"Mayawati seems to have realised, after successive failures at the hustings, that she has to return to her core votebank - the Dalits - for her political survival and the live debate on the TV gave her the best opportunity to announce it to the world that she is ready for all sacrifice and emerge as the most credible spokesperson of Dalit issues," political analyst and former head of political science department of Lucknow University Ramesh Dixit says.
This is not the first time that Mayawati was heckled while speaking in the House or the Chair has tried to restrict the duration of her speech, so her aggressive postures in the House before storming out has been taken as a move to draw attention on herself and brand the BJP as anti-Dalit.
"It was a well thought-out strategy to regain her ground in the face of the recent challenges but how far she will be successful has to be seen," Dalit activist and retired IPS officer S R Darapuri says.
"She moved away from the favourable combination worked out by Kansi Ram to woo the upper castes which though paid dividends in 2007, had not been all that beneficial in successive elections in 2012, 2014 and 2017, and her party has been relegated to a poor third spot in state politics," Dixit points out.
Mayawati has been under tremendous pressure with the emergence of young Dalit leadership and lately with BJP playing the trump card in the form of fielding Ram Nath Kovind, he says, adding that now with this resignation she can go back to her workers and emerge as a "selfless Dalit heroine who did not waver in resigning and sacrificing her RS seat", some six months before her term was to expire.
Dixit, however, feels that she will be successful to some extent as she could now be undertaking trips all over and can also become a rallying point of the opposition parties.
"She could even be made to contest the Lok Sabha from Phoolpur and could also succeed in checking the disintegration witnessed in her party in the recent past," Dixit says.
Phoolpur Lok Sabha seat will fall vacant after the resignation of Keshav Prasad Maurya, who has become deputy chief minister of Uttar Pradesh and has to enter either House of the UP legislature.
The fact that the Congress, led by Leader of the Opposition in the Rajya Sabha Ghulam Nabi Azad, walked out almost immediately after she left in a huff expressing sympathy and support and Left leader Sitaram Yechury's quick criticism of the Treasury Benches for disrupting the Dalit leader as she spoke indicate that she enjoys backing of opposition parties.
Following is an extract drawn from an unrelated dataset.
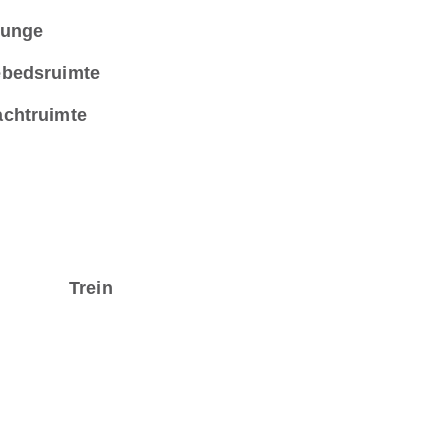
unge
bedsruimte
chtruimte
Trein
Senior JD(U) leader Sharad Yadav was seen right beside Mayawati as she rocked the Rajya Sabha, while RJD supremo Lalu Prasad lamented outside the House that "it was a black day for Indian Parliament when as senior a Dalit leader as Mayawati was not allowed to speak on her community".
Lalu went to the extent of offering the support of his 80-odd legislators to her for another term in Rajya Sabha -- her current term runs out next February -- a chilling prospect because her party does not on its own have the requisite numbers to re-elect her.
Most significantly, even the Samajwadi Party, the long-term rival of the BSP in Uttar Pradesh, has been critical of the BJP in their attempt to browbeat Mayawati.
Darapuri, however, feels that success of Mayawati's gameplan is not fully assured.
She is today left only with Chamar and Jatav vote with all the other castes among the Dalits having voted for the BJP, and the saffron party will not easily let them go away.
The young leadership has also taken hold over the Dalits raising valid and justified questions over her functioning as they are not satisfied with what she has done for them over the years, Darapuri says.